我用手揉了揉前额:“你真是把我给弄糊涂了,越想越觉得这里有很多谜团。比如,就像你所说的那样,有两个人进入了那幢空房子,那么这两个人究竟是怎样进去的?你说有一辆马车送他们,那么马车的车夫哪儿去了?凶手是如何迫使另一个人服毒的?现场那些血又是怎么回事?如果这桩凶杀案不是图财害命,那凶手是出于什么目的动手杀人的呢?那个女人的戒指又是怎么回事?最关键的是,凶手在逃走之前为什么还要在墙上写下用德文写下‘复仇’呢?说实在话,我现在也不知道该怎样把这些问题联系起来考虑。”
福尔摩斯见我能有这么多疑问,不由得也认真起来了。
他说:“可以说,这件案子的疑难之处实际上都让你总结出来了,简洁扼要,特别好。在主要情节上我已经有了大体的思路,但是也有很多地方没弄明白。在墙上用德文写下‘复仇’字样,我认为这可能是一种圈套,凶手是想暗示警察这是什么社会党或其他秘密团体干的,幻想把警察的注意力引入歧途。实际上,那字并不是真正的德国人写的,它存在一个较大的破绽。如果你仔细观察一下,就可以断定字母A是模仿德文的样子写的。要知道真正的德国人写的A大多都是拉丁字体,这是个重要的疏漏,所以我可以保证,这字母并不是出自德国人之手,而是出自一个不是很高明的模仿者。现在看来,他做这件事似乎有些画蛇添足,只是一个诡计,想要误导侦查工作。好了,华生,关于这个案子我现在不能讲那么多。你知道如果一个魔术师把自己的戏法说穿,他就不可能得到别人的赞赏了;如果我把我一直以来积累的工作经验跟你讲得太多,那么,你马上就会得出这样的结论:福尔摩斯只不过是一个普通人物而已。”
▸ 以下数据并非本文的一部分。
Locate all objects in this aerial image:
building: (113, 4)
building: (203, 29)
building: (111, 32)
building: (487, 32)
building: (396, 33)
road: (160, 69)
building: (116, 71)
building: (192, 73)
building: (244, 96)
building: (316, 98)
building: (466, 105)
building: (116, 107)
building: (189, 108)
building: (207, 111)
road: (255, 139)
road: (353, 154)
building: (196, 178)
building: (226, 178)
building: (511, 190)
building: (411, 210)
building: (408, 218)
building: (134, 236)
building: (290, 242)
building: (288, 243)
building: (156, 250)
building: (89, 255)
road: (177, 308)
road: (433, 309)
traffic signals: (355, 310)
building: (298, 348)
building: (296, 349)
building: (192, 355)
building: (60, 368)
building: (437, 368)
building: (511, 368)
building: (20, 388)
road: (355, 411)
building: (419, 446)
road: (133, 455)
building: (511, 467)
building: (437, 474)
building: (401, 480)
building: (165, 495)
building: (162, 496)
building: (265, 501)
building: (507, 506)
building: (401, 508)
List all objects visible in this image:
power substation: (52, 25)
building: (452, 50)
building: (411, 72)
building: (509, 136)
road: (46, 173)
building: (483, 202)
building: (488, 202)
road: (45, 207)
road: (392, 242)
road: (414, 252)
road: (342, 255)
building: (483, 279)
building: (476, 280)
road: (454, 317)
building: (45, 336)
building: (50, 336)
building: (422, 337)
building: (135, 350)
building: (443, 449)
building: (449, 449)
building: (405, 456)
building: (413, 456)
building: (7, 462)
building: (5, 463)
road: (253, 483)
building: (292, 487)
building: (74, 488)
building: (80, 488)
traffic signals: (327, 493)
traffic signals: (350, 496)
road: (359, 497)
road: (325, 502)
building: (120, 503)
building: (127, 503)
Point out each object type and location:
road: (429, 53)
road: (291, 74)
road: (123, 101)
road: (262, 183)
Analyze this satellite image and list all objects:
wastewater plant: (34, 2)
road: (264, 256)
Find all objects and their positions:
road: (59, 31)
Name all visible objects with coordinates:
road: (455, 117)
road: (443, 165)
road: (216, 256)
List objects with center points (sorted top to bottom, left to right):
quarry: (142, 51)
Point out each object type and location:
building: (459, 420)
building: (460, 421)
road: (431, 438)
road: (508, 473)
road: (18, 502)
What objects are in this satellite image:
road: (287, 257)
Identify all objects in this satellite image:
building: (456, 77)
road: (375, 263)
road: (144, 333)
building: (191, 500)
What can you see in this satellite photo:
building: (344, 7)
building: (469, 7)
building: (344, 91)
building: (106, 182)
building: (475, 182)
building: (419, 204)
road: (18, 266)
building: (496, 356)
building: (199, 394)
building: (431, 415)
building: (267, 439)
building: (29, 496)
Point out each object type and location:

我为自己争辩:“我的想法和你说的不完全一样,我认为侦探学迟早会发展成为一门精确的科学,而不是靠耍嘴皮子创立起来。”
福尔摩斯先生听了这话,又看到我说话时毫不做作的样子,不由得有些兴奋。之前我就发现,他最喜欢别人称赞他在侦探学上所取得的各种成就,就如同姑娘们喜欢别人称赞她们的美貌一样。
他忍不住又说:“还有件事,穿漆皮靴的和穿方头靴的两个人不但是坐同一辆车子来的,而且两人关系还挺近,也许是手挽着手一起从花园的小路上走过来的。我是从地板上的灰尘上推断他们进了房间之后,还在屋子里走来走去。更准确地说,穿漆皮靴子的人站立没动,穿方头靴子的人一直在屋子里来回走着,而且他越走越激动,因为他的步子越来越大。他一边走一边说,后来由激动变得愤怒了,惨剧就发生了。现在咱们进行工作的基础还不错,我把我所知道的所有信息都告诉你了,剩下的都是猜测和推断了。我们一定要抓紧时间,因为今天下午我还要到阿勒音乐会去听诺尔曼·聂鲁达的音乐呢。”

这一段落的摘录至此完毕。